Both the CleanBC Go Electric CVP Program and the Advanced Research and Commercialization program aim to speed up the use of zero-emission vehicles (ZEVs) for businesses, governments, and communities in B.C. This program supports adopting ZEV technology and building the needed infrastructure.
Ports usually release a significant amount of greenhouse gases and harmful substances into the air. However, there is a test project underway to address this issue, which will reduce emissions by an amount equal to what 110 tonnes of carbon dioxide would produce in a year.

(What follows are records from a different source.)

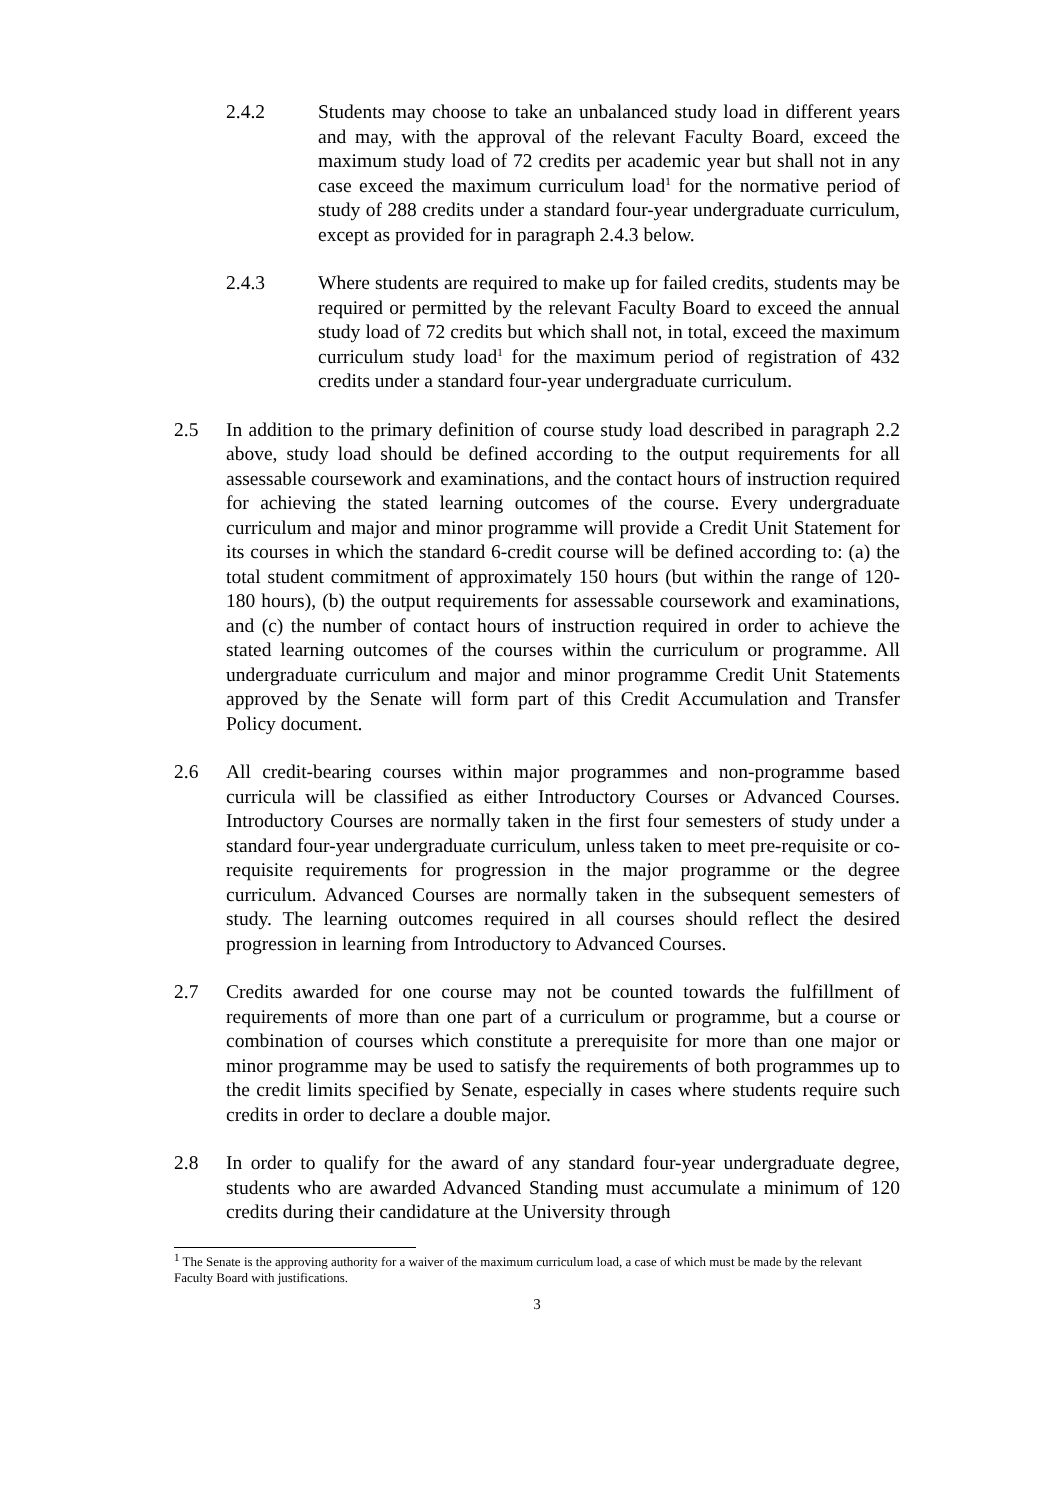2.4.2 Students may choose to take an unbalanced study load in different years and may, with the approval of the relevant Faculty Board, exceed the maximum study load of 72 credits per academic year but shall not in any case exceed the maximum curriculum load<sup>1</sup> for the normative period of study of 288 credits under a standard four-year undergraduate curriculum, except as provided for in paragraph 2.4.3 below.
2.4.3 Where students are required to make up for failed credits, students may be required or permitted by the relevant Faculty Board to exceed the annual study load of 72 credits but which shall not, in total, exceed the maximum curriculum study load<sup>1</sup> for the maximum period of registration of 432 credits under a standard four-year undergraduate curriculum.
2.5 In addition to the primary definition of course study load described in paragraph 2.2 above, study load should be defined according to the output requirements for all assessable coursework and examinations, and the contact hours of instruction required for achieving the stated learning outcomes of the course. Every undergraduate curriculum and major and minor programme will provide a Credit Unit Statement for its courses in which the standard 6-credit course will be defined according to: (a) the total student commitment of approximately 150 hours (but within the range of 120-180 hours), (b) the output requirements for assessable coursework and examinations, and (c) the number of contact hours of instruction required in order to achieve the stated learning outcomes of the courses within the curriculum or programme. All undergraduate curriculum and major and minor programme Credit Unit Statements approved by the Senate will form part of this Credit Accumulation and Transfer Policy document.
2.6 All credit-bearing courses within major programmes and non-programme based curricula will be classified as either Introductory Courses or Advanced Courses. Introductory Courses are normally taken in the first four semesters of study under a standard four-year undergraduate curriculum, unless taken to meet pre-requisite or co-requisite requirements for progression in the major programme or the degree curriculum. Advanced Courses are normally taken in the subsequent semesters of study. The learning outcomes required in all courses should reflect the desired progression in learning from Introductory to Advanced Courses.
2.7 Credits awarded for one course may not be counted towards the fulfillment of requirements of more than one part of a curriculum or programme, but a course or combination of courses which constitute a prerequisite for more than one major or minor programme may be used to satisfy the requirements of both programmes up to the credit limits specified by Senate, especially in cases where students require such credits in order to declare a double major.
2.8 In order to qualify for the award of any standard four-year undergraduate degree, students who are awarded Advanced Standing must accumulate a minimum of 120 credits during their candidature at the University through
<sup>1</sup> The Senate is the approving authority for a waiver of the maximum curriculum load, a case of which must be made by the relevant Faculty Board with justifications.
3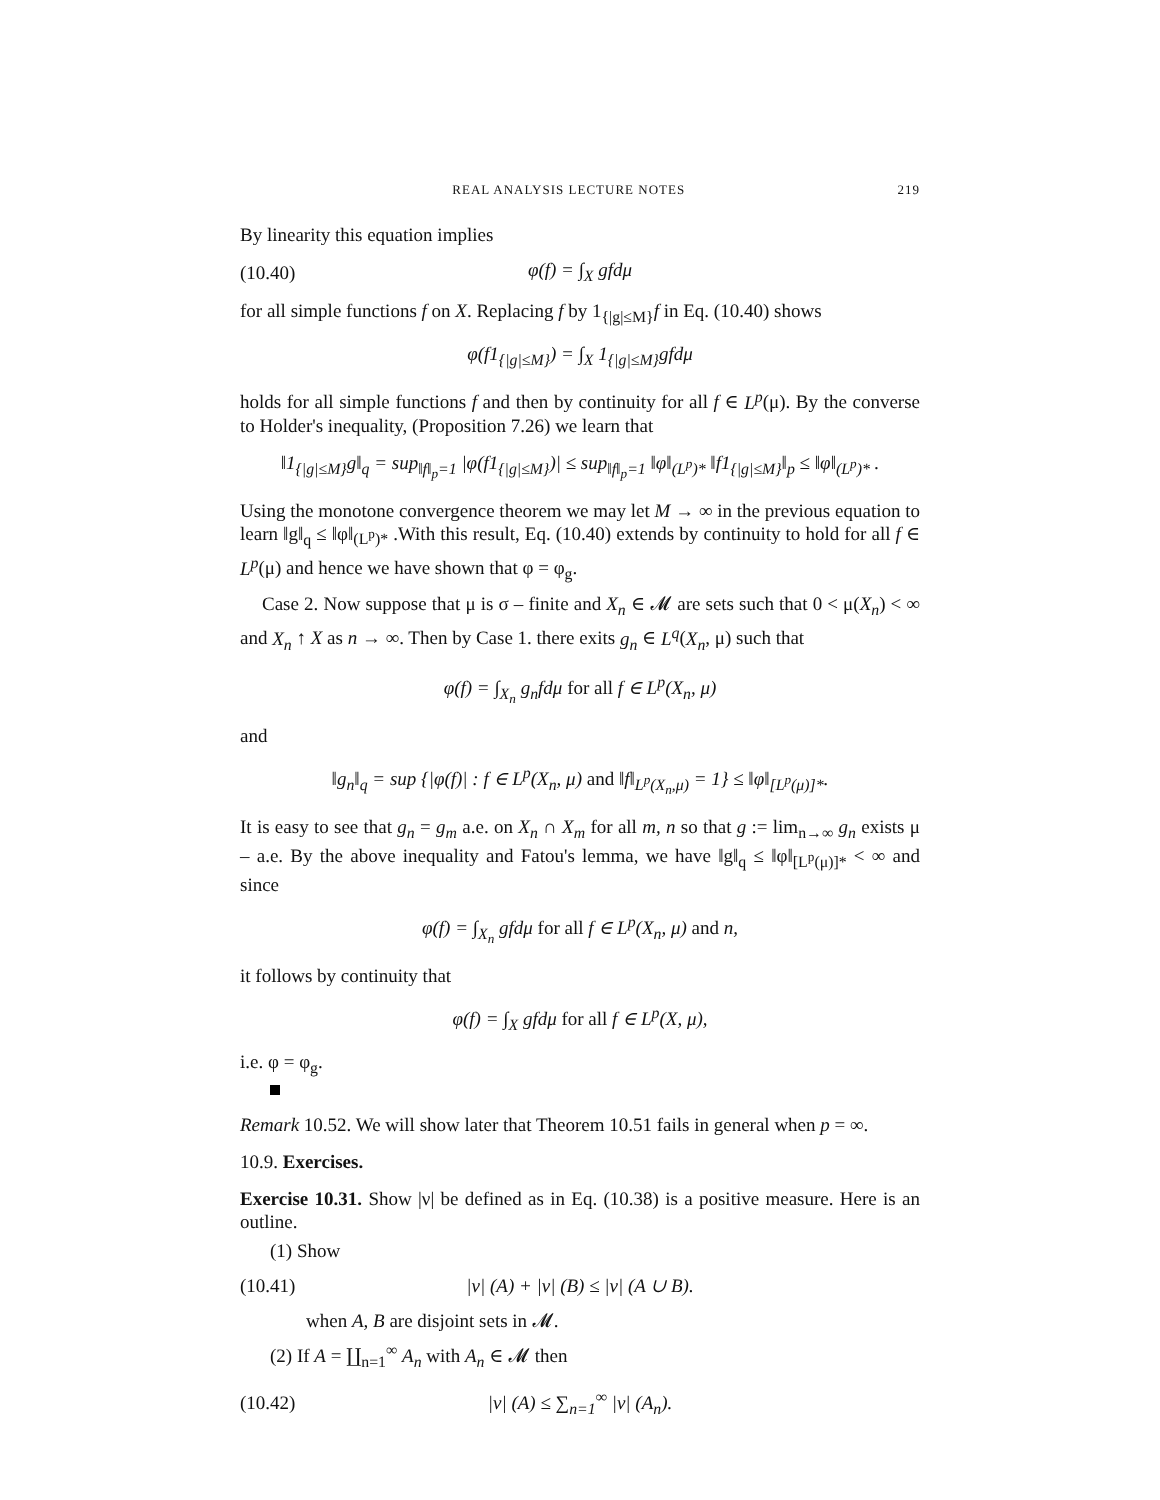REAL ANALYSIS LECTURE NOTES 219
By linearity this equation implies
(10.40) φ(f) = ∫<sub>X</sub> gfdμ
for all simple functions f on X. Replacing f by 1<sub>{|g|≤M}</sub>f in Eq. (10.40) shows
φ(f1<sub>{|g|≤M}</sub>) = ∫<sub>X</sub> 1<sub>{|g|≤M}</sub>gfdμ
holds for all simple functions f and then by continuity for all f ∈ L<sup>p</sup>(μ). By the converse to Holder's inequality, (Proposition 7.26) we learn that
‖1<sub>{|g|≤M}</sub>g‖<sub>q</sub> = sup<sub>‖f‖<sub>p</sub>=1</sub> |φ(f1<sub>{|g|≤M}</sub>)| ≤ sup<sub>‖f‖<sub>p</sub>=1</sub> ‖φ‖<sub>(L<sup>p</sup>)*</sub> ‖f1<sub>{|g|≤M}</sub>‖<sub>p</sub> ≤ ‖φ‖<sub>(L<sup>p</sup>)*</sub> .
Using the monotone convergence theorem we may let M → ∞ in the previous equation to learn ‖g‖<sub>q</sub> ≤ ‖φ‖<sub>(L<sup>p</sup>)*</sub> .With this result, Eq. (10.40) extends by continuity to hold for all f ∈ L<sup>p</sup>(μ) and hence we have shown that φ = φ<sub>g</sub>.
Case 2. Now suppose that μ is σ – finite and X<sub>n</sub> ∈ 𝓜 are sets such that 0 < μ(X<sub>n</sub>) < ∞ and X<sub>n</sub> ↑ X as n → ∞. Then by Case 1. there exits g<sub>n</sub> ∈ L<sup>q</sup>(X<sub>n</sub>, μ) such that
φ(f) = ∫<sub>X<sub>n</sub></sub> g<sub>n</sub>fdμ for all f ∈ L<sup>p</sup>(X<sub>n</sub>, μ)
and
‖g<sub>n</sub>‖<sub>q</sub> = sup {|φ(f)| : f ∈ L<sup>p</sup>(X<sub>n</sub>, μ) and ‖f‖<sub>L<sup>p</sup>(X<sub>n</sub>,μ)</sub> = 1} ≤ ‖φ‖<sub>[L<sup>p</sup>(μ)]*</sub>.
It is easy to see that g<sub>n</sub> = g<sub>m</sub> a.e. on X<sub>n</sub> ∩ X<sub>m</sub> for all m, n so that g := lim<sub>n→∞</sub> g<sub>n</sub> exists μ – a.e. By the above inequality and Fatou's lemma, we have ‖g‖<sub>q</sub> ≤ ‖φ‖<sub>[L<sup>p</sup>(μ)]*</sub> < ∞ and since
φ(f) = ∫<sub>X<sub>n</sub></sub> gfdμ for all f ∈ L<sup>p</sup>(X<sub>n</sub>, μ) and n,
it follows by continuity that
φ(f) = ∫<sub>X</sub> gfdμ for all f ∈ L<sup>p</sup>(X, μ),
i.e. φ = φ<sub>g</sub>.
Remark 10.52. We will show later that Theorem 10.51 fails in general when p = ∞.
10.9. Exercises.
Exercise 10.31. Show |ν| be defined as in Eq. (10.38) is a positive measure. Here is an outline.
(1) Show
(10.41) |ν| (A) + |ν| (B) ≤ |ν| (A ∪ B).
when A, B are disjoint sets in 𝓜.
(2) If A = ∐<sub>n=1</sub><sup>∞</sup> A<sub>n</sub> with A<sub>n</sub> ∈ 𝓜 then
(10.42) |ν| (A) ≤ ∑<sub>n=1</sub><sup>∞</sup> |ν| (A<sub>n</sub>).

This reduction is equivalent to the energy consumed by approximately 21,400 households in a year.
“We’re working to reduce emissions in B.C.’s commercial transport sector, which accounts for about 60 per cent of transport emissions and 25 per cent of total provincial emissions,” said Josie Osborne, Minister of Energy, Mines and Low Carbon Innovation.
“Hydrogen will be essential in helping B.C. make the transition to cleaner energy solutions as we work toward meeting legislated greenhouse gas reduction targets.”
British Columbia is home to over half of Canada’s hydrogen companies
British Columbia is home to over half of Canada’s hydrogen and fuel-cell companies, and the province contributes approximately 60 per cent of the total research investments dedicated to the development of hydrogen and fuel-cell technologies.
With the potential to curtail the province’s emissions by a substantial 7.2 mega tonnes of carbon-dioxide equivalent annually by the year 2050, hydrogen holds significant promise in contributing to emission reduction goals.
“Advancing low-carbon hydrogen projects, while deploying hydrogen electric heavy-duty vehicles and hydrogen-fuelling infrastructure to support them, will help propel the drive to a zero-emissions future,” said Colin Armstrong, president and CEO of HTEC.
“We hope that this project will pave the way for similar actions across Canada in the future and help the country reach its net-zero goals.”
Some of the players in the sector consist of Ballard Power Systems Inc. (TSX: BLPD), St-Georges Eco-Mining Corp (CSE: SX) and Charbone Hydrogen (TSXV: CH).